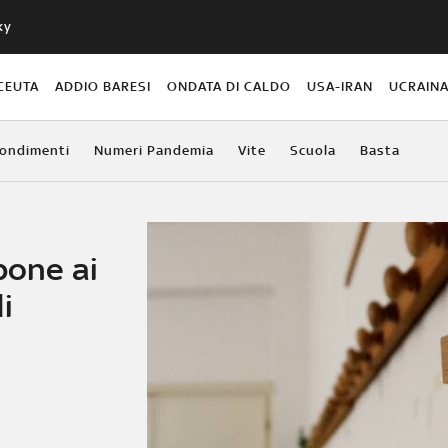
ky
CEUTA
ADDIO BARESI
ONDATA DI CALDO
USA-IRAN
UCRAIN
ondimenti
Numeri Pandemia
Vite
Scuola
Basta
pone ai
i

Goal of the exercise ▸ Leaving the pictures out, output all of the listing exactly.

Response for this exercise ▸
ky
CEUTA
ADDIO BARESI
ONDATA DI CALDO
USA-IRAN
UCRAIN
ondimenti
Numeri Pandemia
Vite
Scuola
Basta
pone ai
i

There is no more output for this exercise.